Sorry "Surprise", but LOTR was very original for its time and influenced a whole generation of writers including the writers from Squaresoft. Probably not original now, mostly because everyone has ripped the storyline from it in some shape or fashion (a group of heroes travel to distant lands filled with obstacles with the ultimate goal of destroying a single great and powerful evil to save the world). Plus, although I havent played Chronotriger, Kane has a point, a time-travel storyline of discovering a destructive event outside of the present that could destroy the world, erase, or change time has been done plenty of times and is very cliche, while LOTR was extremely fresh for its time. Adding a manga flair and littering the story with fluff like sub-plots doesn't make a story anymore fresh or original, just hides the fact that it isn't.

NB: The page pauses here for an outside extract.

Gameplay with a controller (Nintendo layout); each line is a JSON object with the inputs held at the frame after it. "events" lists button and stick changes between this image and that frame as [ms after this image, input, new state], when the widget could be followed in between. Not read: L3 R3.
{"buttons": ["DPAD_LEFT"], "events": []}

Actually, the fluff in RPGs is my biggest pet-peeve, who cares if Main character #7 has a brother who is still alive and now wants to kill him? Must we go find him if it has no relevance ot the core conflict? Who cares M. Character # 5 might be his secret father, who is collaberating with Irrelevent Villain #3 and Love interest#2? (who will later be revealed to belong to a guild of psychics called "The Minds", in irrelevant-dumb-plot-twist #9) Apparently gamers do, since these distractions from the plot are in the majority of RPGs, but you don't have to play an RPG to get this kind of entertainment, just go watch a soap opera. In a 2-3 hour movie, try to stick this kind of fluff that constantly steers away from the main plot, and I gurantee you you will bore most Western audiences out of their mind. Some will stay and enjoy the movie, most likely people who like soap operas, and the rest will leave. (George R.R Martin's "A Song of Fire and Ice" had a lot of sub-plots, but they all revolved around the central conflict, the game of thrones, which is what made the story work and made it somewhat interesting.)
Tolkiens influence was not just inside the realm of fantasy eithier. Issac Asimov, who influenced directly or indirectly almost every Sci-Fi author after him, also labeled Tolkien as one of his big influences. Asimov learned from Tolkien that in order to create a new world and make it come alive you must create a detailed history that goes along with it. I am not a diehard fan of Tolkien,but I do enjoy his work, and achnowledge his impact on modern writing.
And honestly, I thought the plot of Chrono Trigger sounded pretty corny, like something out of a 30s or 40s pulp-magazine. Change those numbers around and you get a plot thats been done much more then once. Perhaps its execution is much better, hence its appeal, but original it is not. It got old after "A Wrinkle in Time", and the hundruds of pulp-adventures in the 40s that butchered the concept to death.
Out of curiousity, do you mean the world ends when evil now resides there? Because if the world will end 999 years after their time, how could they travel to the year 2300AD after the world ended? The world would be gone.